I’m easily confused, and I vote
From his Monday speech at KSU:
“First, I made the decision to do the following things because there's an enemy that still wants to harm the American people. What I'm talking about is the intercept of certain communications emanating between somebody inside the United States and outside the United States; and one of the numbers would be reasonably suspected to be an al Qaeda link or affiliate. In other words, we have ways to determine whether or not someone can be an al Qaeda affiliate or al Qaeda. And if they're making a phone call in the United States, it seems like to me we want to know why.”
But. . .wait a minute. . .if we “have ways to determine” who “they” are, and “they” are making phone calls “in the United States,” why don’t we just arrest them already?

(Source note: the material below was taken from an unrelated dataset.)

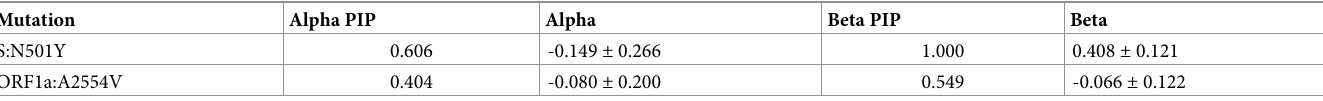
Table 4. Top vaccination-dependent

“This is a -- I repeat to you, even though you hear words, ‘domestic spying,’ these are not phone calls within the United States. It's a phone call of an al Qaeda, known al Qaeda suspect, making a phone call into the United States.”

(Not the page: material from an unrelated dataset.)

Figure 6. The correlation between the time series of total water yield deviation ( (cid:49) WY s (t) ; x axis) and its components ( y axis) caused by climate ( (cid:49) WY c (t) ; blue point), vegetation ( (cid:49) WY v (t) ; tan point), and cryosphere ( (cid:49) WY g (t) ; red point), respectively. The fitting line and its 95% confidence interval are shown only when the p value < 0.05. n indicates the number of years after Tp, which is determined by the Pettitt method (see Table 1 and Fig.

Oh. . .I guess I misunderstood. . .Sorry. Please disregard my first question. So the US government is not monitoring the outgoing international phone calls and emails of its citizens but only incoming phone calls from terrorists abroad? Well, that’s different! I wish you’d said so in the first place!
And thanks for clearing up my confusion over the term “domestic spying”: Now whenever I hear the objections of anti-American liberals, I’ll know that what they’re really complaining about is "incoming international phone calls from known terrorists spying." Poo on you, Michael Moore! Go back to France!